Abstract :
[en] In cooperative, connected, and automated mobility (CCAM), the more automated vehicles can perceive, model, and analyze the surrounding environment, the more they become aware and capable of understanding, making decisions, as well as safely and efficiently executing complex driving scenarios. High-definition (HD) maps represent the road environment with unprecedented centimetre-level precision with lane-level semantic information, making them a core component in smart mobility systems, and a key enabler for CCAM technology. These maps provide automated vehicles with a strong prior to understand the surrounding environment. An HD map is also considered as a hidden or virtual sensor, since it aggregates knowledge (mapping) from physical sensors, i.e. LiDAR, camera, GPS and IMU to build a model of the road environment. Maps for automated vehicles are quickly evolving towards a holistic representation of the digital infrastructure of smart cities to include not only road geometry and semantic information, but also live perception of road participants, updates on weather conditions, work zones and accidents. Deployment of autonomous vehicles at a large scale necessitates building and maintaining these maps by a large fleet of vehicles which work cooperatively to continuously keep maps up-to-date for autonomous vehicles in the fleet to function properly.

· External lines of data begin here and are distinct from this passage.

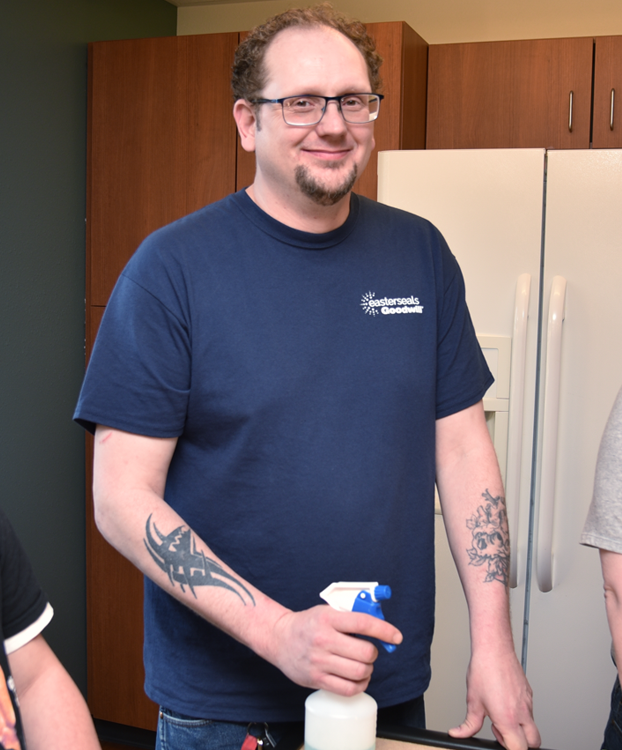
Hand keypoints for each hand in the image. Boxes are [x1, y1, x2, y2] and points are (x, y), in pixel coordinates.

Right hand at [267, 605, 402, 695]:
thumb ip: (350, 617)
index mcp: (328, 618)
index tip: (396, 636)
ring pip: (360, 672)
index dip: (384, 630)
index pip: (363, 623)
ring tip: (362, 665)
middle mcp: (323, 639)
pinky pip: (348, 689)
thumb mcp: (327, 611)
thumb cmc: (308, 624)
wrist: (280, 638)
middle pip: (365, 652)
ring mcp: (319, 661)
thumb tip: (379, 626)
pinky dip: (360, 685)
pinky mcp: (316, 679)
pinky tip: (357, 678)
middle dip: (373, 653)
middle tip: (368, 651)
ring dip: (368, 670)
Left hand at [448, 648, 540, 749]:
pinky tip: (505, 703)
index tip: (499, 742)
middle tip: (502, 732)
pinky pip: (530, 711)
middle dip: (520, 744)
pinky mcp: (529, 693)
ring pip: (532, 726)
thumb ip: (468, 724)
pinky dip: (520, 714)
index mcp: (508, 718)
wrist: (494, 649)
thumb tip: (459, 734)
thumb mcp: (473, 702)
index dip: (509, 749)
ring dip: (519, 728)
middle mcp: (522, 712)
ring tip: (501, 714)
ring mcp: (528, 703)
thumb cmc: (484, 671)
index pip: (519, 749)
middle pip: (533, 743)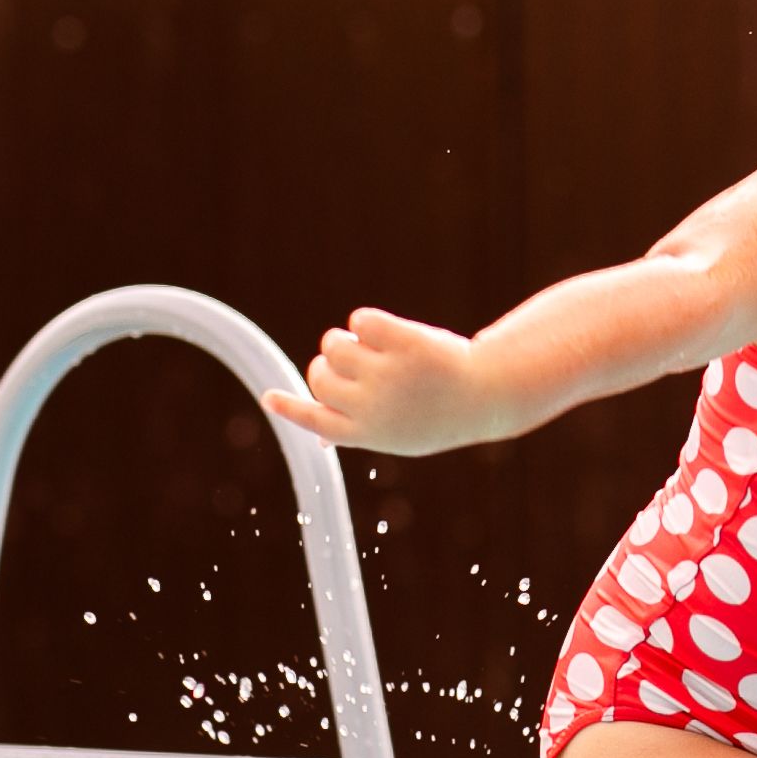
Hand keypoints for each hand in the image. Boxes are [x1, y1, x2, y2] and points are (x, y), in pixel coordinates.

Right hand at [263, 307, 507, 453]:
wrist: (488, 395)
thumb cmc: (439, 414)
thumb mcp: (399, 434)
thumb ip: (357, 433)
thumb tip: (321, 438)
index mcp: (366, 433)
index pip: (315, 419)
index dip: (290, 407)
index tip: (268, 397)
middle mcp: (371, 407)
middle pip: (319, 374)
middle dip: (330, 362)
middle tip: (357, 360)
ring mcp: (387, 375)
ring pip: (336, 344)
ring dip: (348, 337)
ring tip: (376, 345)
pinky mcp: (403, 343)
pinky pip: (361, 319)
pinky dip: (370, 320)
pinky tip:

This article provides an extensive review of the various applications of these maps in highly autonomous driving (AD) systems. We review the state-of-the-art of the different approaches and algorithms to build and maintain HD maps. Furthermore, we discuss and synthesise data, communication and infrastructure requirements for the distribution of HD maps. Finally, we review the current challenges and discuss future research directions for the next generation of digital mapping systems.